The City Council got an update on racial equity efforts within city departments Wednesday and offered feedback on priorities moving forward.
Deputy City Coordinator Nuria Rivera-Vandermyde provided a snapshot of several departments’ work on equity to the Council’s Committee of the Whole and outlined future goals, which include aligning best practices and clarifying how the city will measure progress.
She said the City Coordinator’s office plans to finalize a racial equity framework with specific initiatives and timelines for departments by the end of the year. The office recently hired two new equity and inclusion managers focused on the work — Joy Marsh Stephens and Julianne Leerssen.

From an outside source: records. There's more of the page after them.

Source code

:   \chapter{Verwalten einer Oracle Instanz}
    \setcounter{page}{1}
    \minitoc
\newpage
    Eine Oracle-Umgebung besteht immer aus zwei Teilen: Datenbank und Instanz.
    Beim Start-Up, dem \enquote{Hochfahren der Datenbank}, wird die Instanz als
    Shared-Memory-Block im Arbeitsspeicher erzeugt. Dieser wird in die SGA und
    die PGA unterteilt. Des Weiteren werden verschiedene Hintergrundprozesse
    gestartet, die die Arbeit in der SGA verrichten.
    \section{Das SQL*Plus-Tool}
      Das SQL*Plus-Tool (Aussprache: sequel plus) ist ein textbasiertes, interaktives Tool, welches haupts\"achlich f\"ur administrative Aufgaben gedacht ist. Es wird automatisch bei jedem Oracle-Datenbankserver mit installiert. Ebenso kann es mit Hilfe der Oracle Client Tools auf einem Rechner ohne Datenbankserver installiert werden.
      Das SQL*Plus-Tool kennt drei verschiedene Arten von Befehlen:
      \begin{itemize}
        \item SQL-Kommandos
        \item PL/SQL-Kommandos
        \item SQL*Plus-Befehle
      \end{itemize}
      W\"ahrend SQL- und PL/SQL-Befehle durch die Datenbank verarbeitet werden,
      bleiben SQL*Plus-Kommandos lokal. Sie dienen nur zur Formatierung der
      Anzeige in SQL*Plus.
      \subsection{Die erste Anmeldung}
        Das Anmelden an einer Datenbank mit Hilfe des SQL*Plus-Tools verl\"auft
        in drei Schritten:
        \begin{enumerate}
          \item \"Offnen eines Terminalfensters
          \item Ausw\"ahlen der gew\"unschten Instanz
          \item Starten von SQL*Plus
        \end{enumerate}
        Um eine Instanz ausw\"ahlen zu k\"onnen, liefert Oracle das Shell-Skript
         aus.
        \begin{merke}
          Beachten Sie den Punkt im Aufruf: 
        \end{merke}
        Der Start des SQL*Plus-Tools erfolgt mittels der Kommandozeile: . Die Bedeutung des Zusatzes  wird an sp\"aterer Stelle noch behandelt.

To date, city leaders have been working on several initiatives, including organizing cultural competency training for city employees, crafting a racial equity assessment toolkit, engaging more women- and minority-owned businesses in the procurement process, and recruiting more people of color for city jobs and openings on boards and commissions.

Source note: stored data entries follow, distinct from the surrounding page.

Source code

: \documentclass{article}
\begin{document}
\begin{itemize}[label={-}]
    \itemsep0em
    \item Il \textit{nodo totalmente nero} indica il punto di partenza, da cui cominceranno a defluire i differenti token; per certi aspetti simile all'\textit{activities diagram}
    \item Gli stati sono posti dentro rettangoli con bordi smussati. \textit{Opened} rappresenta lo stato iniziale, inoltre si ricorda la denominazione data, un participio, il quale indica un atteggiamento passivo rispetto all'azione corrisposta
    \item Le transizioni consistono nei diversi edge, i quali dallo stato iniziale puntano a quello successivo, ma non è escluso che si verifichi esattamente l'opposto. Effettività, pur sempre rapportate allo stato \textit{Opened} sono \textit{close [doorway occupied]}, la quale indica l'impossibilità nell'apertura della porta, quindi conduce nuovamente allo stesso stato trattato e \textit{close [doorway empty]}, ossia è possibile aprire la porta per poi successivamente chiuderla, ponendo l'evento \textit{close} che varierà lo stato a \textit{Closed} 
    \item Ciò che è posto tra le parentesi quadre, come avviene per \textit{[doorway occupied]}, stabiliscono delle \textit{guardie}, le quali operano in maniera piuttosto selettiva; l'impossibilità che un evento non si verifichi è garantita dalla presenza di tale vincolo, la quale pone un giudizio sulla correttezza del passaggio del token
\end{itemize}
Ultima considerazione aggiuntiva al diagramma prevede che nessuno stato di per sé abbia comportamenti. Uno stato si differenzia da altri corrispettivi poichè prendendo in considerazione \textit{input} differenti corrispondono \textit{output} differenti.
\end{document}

The Fire Department, for instance, has a program at North and Roosevelt High Schools to encourage students to consider careers as EMTs and the IT department has stepped up recruitment of people of color for tech jobs.
City Council President Barb Johnson (Ward 4) said more people of color need to be included on city boards like the Planning Commission and Heritage Preservation Commission instead of just the Civil Rights Commission. She also suggested stipends should be offered to help commissioners cover childcare to attend evening meetings.
“It’s an embarrassment,” she said. “It’s not like we don’t have qualified people of color in our community who are architects, planners and historians.”
City Council Member Blong Yang (Ward 5) said he felt like the city’s equity work has become “murky” and difficult to decipher.
“I’m kind of lost on all of this stuff,” he said. “… I just seems like it is way too complicated for the average person.”
Council Member Cam Gordon (Ward 2) asked how city leaders will be measuring success of goals. “I think we need to nail that down pretty soon, too,” he said.
Rivera-Vandermyde said the coordinator’s office is looking at ways to coordinate efforts to maximize resources and benefits.
“We are a data-driven city and we want to make sure that as we move forward we are able to somehow show that we are moving the dial on equity, because otherwise we are sitting here doing good work that feels great,” she said. “But we want to be able to show that it’s making a difference to the community.”
She said there has been a “wealth of work” and conversations about racial equity throughout the city’s enterprise.
“It also shows me that the positions we’ve hired in the Coordinator’s office to help steer our equity efforts were really needed as similar work was being done by different departments,” she said. “I’m excited to be a part of this great opportunity for alignment and tangible progress.”